--- What needs to be done ---
Transcribe the records below. Leave every line exactly as written.

--- Page-level text extractions ---
========================================================================
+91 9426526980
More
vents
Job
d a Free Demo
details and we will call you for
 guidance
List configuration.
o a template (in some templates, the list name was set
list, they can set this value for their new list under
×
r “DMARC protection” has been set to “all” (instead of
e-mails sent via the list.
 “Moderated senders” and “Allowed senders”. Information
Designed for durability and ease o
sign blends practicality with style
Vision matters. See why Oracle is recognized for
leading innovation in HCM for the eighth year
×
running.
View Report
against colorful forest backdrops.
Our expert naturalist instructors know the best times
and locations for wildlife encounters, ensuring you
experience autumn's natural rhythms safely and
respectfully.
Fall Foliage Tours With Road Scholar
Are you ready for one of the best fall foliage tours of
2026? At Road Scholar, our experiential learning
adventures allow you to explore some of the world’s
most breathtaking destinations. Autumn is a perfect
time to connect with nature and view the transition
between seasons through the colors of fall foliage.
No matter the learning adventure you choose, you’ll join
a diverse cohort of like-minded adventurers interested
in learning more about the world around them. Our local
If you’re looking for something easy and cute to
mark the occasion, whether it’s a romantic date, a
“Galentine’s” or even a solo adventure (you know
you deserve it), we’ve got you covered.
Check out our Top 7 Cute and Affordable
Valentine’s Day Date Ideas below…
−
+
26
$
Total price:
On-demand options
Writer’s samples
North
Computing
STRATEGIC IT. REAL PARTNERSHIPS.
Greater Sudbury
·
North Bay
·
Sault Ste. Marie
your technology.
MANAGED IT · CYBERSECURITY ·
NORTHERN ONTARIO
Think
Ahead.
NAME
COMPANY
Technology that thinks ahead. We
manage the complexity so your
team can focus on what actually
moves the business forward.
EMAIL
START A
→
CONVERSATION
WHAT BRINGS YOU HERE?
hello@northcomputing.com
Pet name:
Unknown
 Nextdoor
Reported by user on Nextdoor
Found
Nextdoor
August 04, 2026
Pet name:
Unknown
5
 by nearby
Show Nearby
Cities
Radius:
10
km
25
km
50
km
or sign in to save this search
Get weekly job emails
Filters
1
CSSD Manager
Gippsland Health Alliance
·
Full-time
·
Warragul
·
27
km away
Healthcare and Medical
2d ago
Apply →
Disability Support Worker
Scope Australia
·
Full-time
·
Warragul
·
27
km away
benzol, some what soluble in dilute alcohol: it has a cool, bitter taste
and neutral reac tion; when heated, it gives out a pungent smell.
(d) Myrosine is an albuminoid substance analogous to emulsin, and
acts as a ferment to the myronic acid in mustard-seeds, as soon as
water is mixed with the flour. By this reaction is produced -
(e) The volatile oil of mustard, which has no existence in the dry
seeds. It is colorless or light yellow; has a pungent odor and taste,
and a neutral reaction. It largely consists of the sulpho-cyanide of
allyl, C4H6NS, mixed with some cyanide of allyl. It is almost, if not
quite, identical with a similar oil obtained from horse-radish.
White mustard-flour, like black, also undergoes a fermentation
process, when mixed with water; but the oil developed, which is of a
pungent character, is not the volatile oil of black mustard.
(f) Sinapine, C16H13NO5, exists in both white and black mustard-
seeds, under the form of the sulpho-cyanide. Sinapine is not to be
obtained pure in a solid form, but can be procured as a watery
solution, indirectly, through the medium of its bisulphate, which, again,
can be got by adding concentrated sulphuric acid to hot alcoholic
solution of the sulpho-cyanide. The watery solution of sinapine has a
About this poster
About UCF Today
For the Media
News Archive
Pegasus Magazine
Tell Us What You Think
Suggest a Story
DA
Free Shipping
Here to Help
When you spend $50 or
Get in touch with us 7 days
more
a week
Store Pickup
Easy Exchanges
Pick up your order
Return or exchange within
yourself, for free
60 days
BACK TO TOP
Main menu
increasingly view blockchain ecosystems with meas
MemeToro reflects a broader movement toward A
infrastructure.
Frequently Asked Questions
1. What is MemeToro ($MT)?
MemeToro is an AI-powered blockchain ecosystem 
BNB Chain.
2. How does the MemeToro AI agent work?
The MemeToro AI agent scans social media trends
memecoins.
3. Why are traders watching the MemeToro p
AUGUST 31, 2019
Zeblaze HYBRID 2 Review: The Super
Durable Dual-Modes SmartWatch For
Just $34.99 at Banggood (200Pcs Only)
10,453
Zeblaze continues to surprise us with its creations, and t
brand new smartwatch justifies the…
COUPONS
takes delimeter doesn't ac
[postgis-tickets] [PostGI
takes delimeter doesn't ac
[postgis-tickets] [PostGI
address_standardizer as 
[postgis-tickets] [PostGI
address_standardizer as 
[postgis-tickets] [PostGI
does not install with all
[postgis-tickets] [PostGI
========================================================================
--- Solution ---
+91 9426526980
More
vents
Job
d a Free Demo
details and we will call you for
 guidance
List configuration.
o a template (in some templates, the list name was set
list, they can set this value for their new list under
×
r “DMARC protection” has been set to “all” (instead of
e-mails sent via the list.
 “Moderated senders” and “Allowed senders”. Information
Designed for durability and ease o
sign blends practicality with style
Vision matters. See why Oracle is recognized for
leading innovation in HCM for the eighth year
×
running.
View Report
against colorful forest backdrops.
Our expert naturalist instructors know the best times
and locations for wildlife encounters, ensuring you
experience autumn's natural rhythms safely and
respectfully.
Fall Foliage Tours With Road Scholar
Are you ready for one of the best fall foliage tours of
2026? At Road Scholar, our experiential learning
adventures allow you to explore some of the world’s
most breathtaking destinations. Autumn is a perfect
time to connect with nature and view the transition
between seasons through the colors of fall foliage.
No matter the learning adventure you choose, you’ll join
a diverse cohort of like-minded adventurers interested
in learning more about the world around them. Our local
If you’re looking for something easy and cute to
mark the occasion, whether it’s a romantic date, a
“Galentine’s” or even a solo adventure (you know
you deserve it), we’ve got you covered.
Check out our Top 7 Cute and Affordable
Valentine’s Day Date Ideas below…
−
+
26
$
Total price:
On-demand options
Writer’s samples
North
Computing
STRATEGIC IT. REAL PARTNERSHIPS.
Greater Sudbury
·
North Bay
·
Sault Ste. Marie
your technology.
MANAGED IT · CYBERSECURITY ·
NORTHERN ONTARIO
Think
Ahead.
NAME
COMPANY
Technology that thinks ahead. We
manage the complexity so your
team can focus on what actually
moves the business forward.
EMAIL
START A
→
CONVERSATION
WHAT BRINGS YOU HERE?
hello@northcomputing.com
Pet name:
Unknown
 Nextdoor
Reported by user on Nextdoor
Found
Nextdoor
August 04, 2026
Pet name:
Unknown
5
 by nearby
Show Nearby
Cities
Radius:
10
km
25
km
50
km
or sign in to save this search
Get weekly job emails
Filters
1
CSSD Manager
Gippsland Health Alliance
·
Full-time
·
Warragul
·
27
km away
Healthcare and Medical
2d ago
Apply →
Disability Support Worker
Scope Australia
·
Full-time
·
Warragul
·
27
km away
benzol, some what soluble in dilute alcohol: it has a cool, bitter taste
and neutral reac tion; when heated, it gives out a pungent smell.
(d) Myrosine is an albuminoid substance analogous to emulsin, and
acts as a ferment to the myronic acid in mustard-seeds, as soon as
water is mixed with the flour. By this reaction is produced -
(e) The volatile oil of mustard, which has no existence in the dry
seeds. It is colorless or light yellow; has a pungent odor and taste,
and a neutral reaction. It largely consists of the sulpho-cyanide of
allyl, C4H6NS, mixed with some cyanide of allyl. It is almost, if not
quite, identical with a similar oil obtained from horse-radish.
White mustard-flour, like black, also undergoes a fermentation
process, when mixed with water; but the oil developed, which is of a
pungent character, is not the volatile oil of black mustard.
(f) Sinapine, C16H13NO5, exists in both white and black mustard-
seeds, under the form of the sulpho-cyanide. Sinapine is not to be
obtained pure in a solid form, but can be procured as a watery
solution, indirectly, through the medium of its bisulphate, which, again,
can be got by adding concentrated sulphuric acid to hot alcoholic
solution of the sulpho-cyanide. The watery solution of sinapine has a
About this poster
About UCF Today
For the Media
News Archive
Pegasus Magazine
Tell Us What You Think
Suggest a Story
DA
Free Shipping
Here to Help
When you spend $50 or
Get in touch with us 7 days
more
a week
Store Pickup
Easy Exchanges
Pick up your order
Return or exchange within
yourself, for free
60 days
BACK TO TOP
Main menu
increasingly view blockchain ecosystems with meas
MemeToro reflects a broader movement toward A
infrastructure.
Frequently Asked Questions
1. What is MemeToro ($MT)?
MemeToro is an AI-powered blockchain ecosystem 
BNB Chain.
2. How does the MemeToro AI agent work?
The MemeToro AI agent scans social media trends
memecoins.
3. Why are traders watching the MemeToro p
AUGUST 31, 2019
Zeblaze HYBRID 2 Review: The Super
Durable Dual-Modes SmartWatch For
Just $34.99 at Banggood (200Pcs Only)
10,453
Zeblaze continues to surprise us with its creations, and t
brand new smartwatch justifies the…
COUPONS
takes delimeter doesn't ac
[postgis-tickets] [PostGI
takes delimeter doesn't ac
[postgis-tickets] [PostGI
address_standardizer as 
[postgis-tickets] [PostGI
address_standardizer as 
[postgis-tickets] [PostGI
does not install with all
[postgis-tickets] [PostGI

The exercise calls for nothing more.